◆ Texte fourni ◆
□ □ □ □ □ □ □
Falardeau : l’intellectuel et le militant

2019/10/03 | Par Alain Dion

Crédit photo: David Lepage.

« La lutte est un rituel qui permet de régler au niveau de l’inconscient, mais au niveau de l’inconscient seulement, les conflits vécus quotidiennement dans la société. La lutte, spectacle compréhensible, intelligible pour un peuple exploité, pour que l’exploitation se perpétue. Un peuple exploité intègre dans son inconscient les schémas du maître.» - Pierre Falardeau

Pour les cinéphiles fréquentant déjà l’œuvre de Pierre Falardeau, Continuons le combat, constitue le premier documentaire tourné par le cinéaste. Plus d’un sera surpris de découvrir maintenant, avec la parution de ce nouvel ouvrage, que ce film sur la lutte réalisé en 1971 était en fait le volet cinématographique accompagnant son mémoire de maîtrise qu’il déposa en 1975 alors qu’il était étudiant en anthropologie à l’Université de Montréal.
□ □ □ □ □ □ □
(Entrées du jeu de données enregistrées)
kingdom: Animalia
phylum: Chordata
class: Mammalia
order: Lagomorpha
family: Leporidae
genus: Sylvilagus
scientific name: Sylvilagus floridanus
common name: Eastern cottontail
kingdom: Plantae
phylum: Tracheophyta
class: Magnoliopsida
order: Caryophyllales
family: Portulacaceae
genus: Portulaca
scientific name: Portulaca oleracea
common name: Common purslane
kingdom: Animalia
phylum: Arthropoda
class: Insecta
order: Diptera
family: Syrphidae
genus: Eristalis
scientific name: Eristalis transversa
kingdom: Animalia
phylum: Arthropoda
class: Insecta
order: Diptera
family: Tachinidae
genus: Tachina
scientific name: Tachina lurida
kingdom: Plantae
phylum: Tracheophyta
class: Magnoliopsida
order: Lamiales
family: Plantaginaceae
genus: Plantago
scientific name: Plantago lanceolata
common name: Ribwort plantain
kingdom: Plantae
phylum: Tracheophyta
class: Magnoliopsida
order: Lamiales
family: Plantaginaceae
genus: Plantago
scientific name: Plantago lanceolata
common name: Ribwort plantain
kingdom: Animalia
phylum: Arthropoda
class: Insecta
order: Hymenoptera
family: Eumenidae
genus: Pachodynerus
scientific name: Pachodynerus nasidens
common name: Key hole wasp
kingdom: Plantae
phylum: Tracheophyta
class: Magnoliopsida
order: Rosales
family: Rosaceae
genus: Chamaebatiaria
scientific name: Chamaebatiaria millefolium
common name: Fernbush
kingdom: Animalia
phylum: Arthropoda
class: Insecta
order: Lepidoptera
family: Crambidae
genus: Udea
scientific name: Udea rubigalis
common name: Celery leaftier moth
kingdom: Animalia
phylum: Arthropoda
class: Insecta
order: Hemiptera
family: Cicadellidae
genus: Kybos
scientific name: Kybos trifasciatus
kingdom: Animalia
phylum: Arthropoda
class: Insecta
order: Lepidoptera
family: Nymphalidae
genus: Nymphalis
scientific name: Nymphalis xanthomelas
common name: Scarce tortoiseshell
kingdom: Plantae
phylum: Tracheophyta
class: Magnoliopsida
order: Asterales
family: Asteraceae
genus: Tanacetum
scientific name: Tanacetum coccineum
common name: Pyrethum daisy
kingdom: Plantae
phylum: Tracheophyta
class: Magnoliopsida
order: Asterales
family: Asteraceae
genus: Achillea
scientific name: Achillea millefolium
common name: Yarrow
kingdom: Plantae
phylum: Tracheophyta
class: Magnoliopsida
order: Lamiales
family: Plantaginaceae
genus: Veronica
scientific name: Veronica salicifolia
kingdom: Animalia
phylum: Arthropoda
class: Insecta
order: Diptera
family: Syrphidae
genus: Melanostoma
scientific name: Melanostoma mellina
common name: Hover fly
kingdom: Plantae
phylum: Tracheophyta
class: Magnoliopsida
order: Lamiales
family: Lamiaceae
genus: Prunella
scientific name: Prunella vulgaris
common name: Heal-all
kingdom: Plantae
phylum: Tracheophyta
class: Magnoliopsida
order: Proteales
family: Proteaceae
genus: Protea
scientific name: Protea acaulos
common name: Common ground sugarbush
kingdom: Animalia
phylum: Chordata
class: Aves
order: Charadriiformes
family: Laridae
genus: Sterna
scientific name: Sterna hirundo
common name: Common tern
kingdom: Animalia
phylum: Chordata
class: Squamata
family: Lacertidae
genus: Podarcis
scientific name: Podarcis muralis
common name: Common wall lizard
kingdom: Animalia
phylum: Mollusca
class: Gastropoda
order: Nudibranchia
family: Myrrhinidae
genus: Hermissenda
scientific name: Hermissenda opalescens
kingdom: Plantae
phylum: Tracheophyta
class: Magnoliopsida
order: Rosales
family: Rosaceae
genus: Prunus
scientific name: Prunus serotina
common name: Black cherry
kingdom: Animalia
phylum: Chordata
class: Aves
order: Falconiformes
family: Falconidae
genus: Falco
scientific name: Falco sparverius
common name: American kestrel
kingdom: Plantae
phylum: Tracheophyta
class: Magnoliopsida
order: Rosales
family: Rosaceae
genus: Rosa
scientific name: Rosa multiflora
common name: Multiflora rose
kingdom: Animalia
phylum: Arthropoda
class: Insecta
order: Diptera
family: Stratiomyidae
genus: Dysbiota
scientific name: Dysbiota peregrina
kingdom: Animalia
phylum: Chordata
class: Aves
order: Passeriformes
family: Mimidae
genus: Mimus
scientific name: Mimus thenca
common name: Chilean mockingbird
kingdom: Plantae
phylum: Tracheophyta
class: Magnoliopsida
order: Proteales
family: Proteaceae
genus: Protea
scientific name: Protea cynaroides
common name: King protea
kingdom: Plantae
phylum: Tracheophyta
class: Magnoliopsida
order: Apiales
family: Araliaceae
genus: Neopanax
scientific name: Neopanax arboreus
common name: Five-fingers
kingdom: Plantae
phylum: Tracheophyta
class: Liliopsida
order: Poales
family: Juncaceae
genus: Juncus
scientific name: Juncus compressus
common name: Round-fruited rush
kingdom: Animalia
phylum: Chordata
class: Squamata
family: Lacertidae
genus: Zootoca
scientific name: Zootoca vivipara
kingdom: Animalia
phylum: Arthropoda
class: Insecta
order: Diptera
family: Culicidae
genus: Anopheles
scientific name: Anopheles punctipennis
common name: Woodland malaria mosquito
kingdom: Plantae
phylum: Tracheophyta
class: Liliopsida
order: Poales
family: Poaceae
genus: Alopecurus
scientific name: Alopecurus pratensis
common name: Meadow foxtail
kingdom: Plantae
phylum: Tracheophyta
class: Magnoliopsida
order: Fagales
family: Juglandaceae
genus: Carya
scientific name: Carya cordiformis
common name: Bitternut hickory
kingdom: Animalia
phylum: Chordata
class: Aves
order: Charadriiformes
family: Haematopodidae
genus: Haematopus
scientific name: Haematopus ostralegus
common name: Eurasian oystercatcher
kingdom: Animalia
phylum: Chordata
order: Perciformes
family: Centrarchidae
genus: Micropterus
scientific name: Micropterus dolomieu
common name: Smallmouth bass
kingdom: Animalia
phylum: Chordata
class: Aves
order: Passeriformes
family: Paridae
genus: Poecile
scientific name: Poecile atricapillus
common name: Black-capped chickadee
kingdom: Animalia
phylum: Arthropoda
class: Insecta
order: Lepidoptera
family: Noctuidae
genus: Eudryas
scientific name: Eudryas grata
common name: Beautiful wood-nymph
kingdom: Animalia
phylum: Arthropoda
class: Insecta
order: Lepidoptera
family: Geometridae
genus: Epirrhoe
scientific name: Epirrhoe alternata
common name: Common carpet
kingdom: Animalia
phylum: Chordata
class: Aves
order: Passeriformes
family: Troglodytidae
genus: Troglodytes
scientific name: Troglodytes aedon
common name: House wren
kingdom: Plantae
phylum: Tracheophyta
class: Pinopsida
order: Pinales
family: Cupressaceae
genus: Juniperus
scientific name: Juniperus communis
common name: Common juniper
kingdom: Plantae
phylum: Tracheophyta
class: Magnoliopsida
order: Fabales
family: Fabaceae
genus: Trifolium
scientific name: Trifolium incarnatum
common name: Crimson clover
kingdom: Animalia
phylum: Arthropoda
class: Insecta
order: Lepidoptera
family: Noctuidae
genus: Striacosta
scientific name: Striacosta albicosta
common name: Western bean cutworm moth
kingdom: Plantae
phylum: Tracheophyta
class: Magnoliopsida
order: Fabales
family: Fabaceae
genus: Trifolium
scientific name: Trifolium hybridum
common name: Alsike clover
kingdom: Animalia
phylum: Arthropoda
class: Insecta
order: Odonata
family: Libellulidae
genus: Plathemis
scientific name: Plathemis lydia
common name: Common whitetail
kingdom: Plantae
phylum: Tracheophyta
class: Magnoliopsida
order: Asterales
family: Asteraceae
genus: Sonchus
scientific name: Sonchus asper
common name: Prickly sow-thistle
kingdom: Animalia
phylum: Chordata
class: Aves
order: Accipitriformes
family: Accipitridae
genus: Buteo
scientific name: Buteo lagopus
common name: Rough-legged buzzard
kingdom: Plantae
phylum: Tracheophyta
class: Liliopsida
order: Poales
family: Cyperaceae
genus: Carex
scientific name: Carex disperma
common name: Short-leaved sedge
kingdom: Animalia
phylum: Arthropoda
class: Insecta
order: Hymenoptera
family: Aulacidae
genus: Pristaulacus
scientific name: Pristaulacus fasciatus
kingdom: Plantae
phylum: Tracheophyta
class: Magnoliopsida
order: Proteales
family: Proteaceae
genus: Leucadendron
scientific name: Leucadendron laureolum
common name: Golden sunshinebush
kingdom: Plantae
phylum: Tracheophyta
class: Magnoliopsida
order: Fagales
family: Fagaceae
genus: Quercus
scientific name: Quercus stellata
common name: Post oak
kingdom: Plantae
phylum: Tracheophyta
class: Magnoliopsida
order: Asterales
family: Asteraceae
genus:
□ □ □ □ □ □ □
◆ Défis ◆
• A. D'après le texte sur Pierre Falardeau, en quelle année le film Continuons le combat a-t-il été réalisé ?
• B. Transforme en tableau Markdown les lignes des entrées, de la toute première jusqu'à celle qui contient "genus: Portulaca", incluse, sans les lignes vides. Utilise deux colonnes : « Numéro » pour le numéro de rang et « Ligne de l'entrée » pour la ligne.

◆ Solutions des tâches ◆
• A. En 1971.

• B.
| Numéro | Ligne de l'entrée |
|---|---|
| 1 | kingdom: Animalia |
| 2 | phylum: Chordata |
| 3 | class: Mammalia |
| 4 | order: Lagomorpha |
| 5 | family: Leporidae |
| 6 | genus: Sylvilagus |
| 7 | scientific name: Sylvilagus floridanus |
| 8 | common name: Eastern cottontail |
| 9 | kingdom: Plantae |
| 10 | phylum: Tracheophyta |
| 11 | class: Magnoliopsida |
| 12 | order: Caryophyllales |
| 13 | family: Portulacaceae |
| 14 | genus: Portulaca |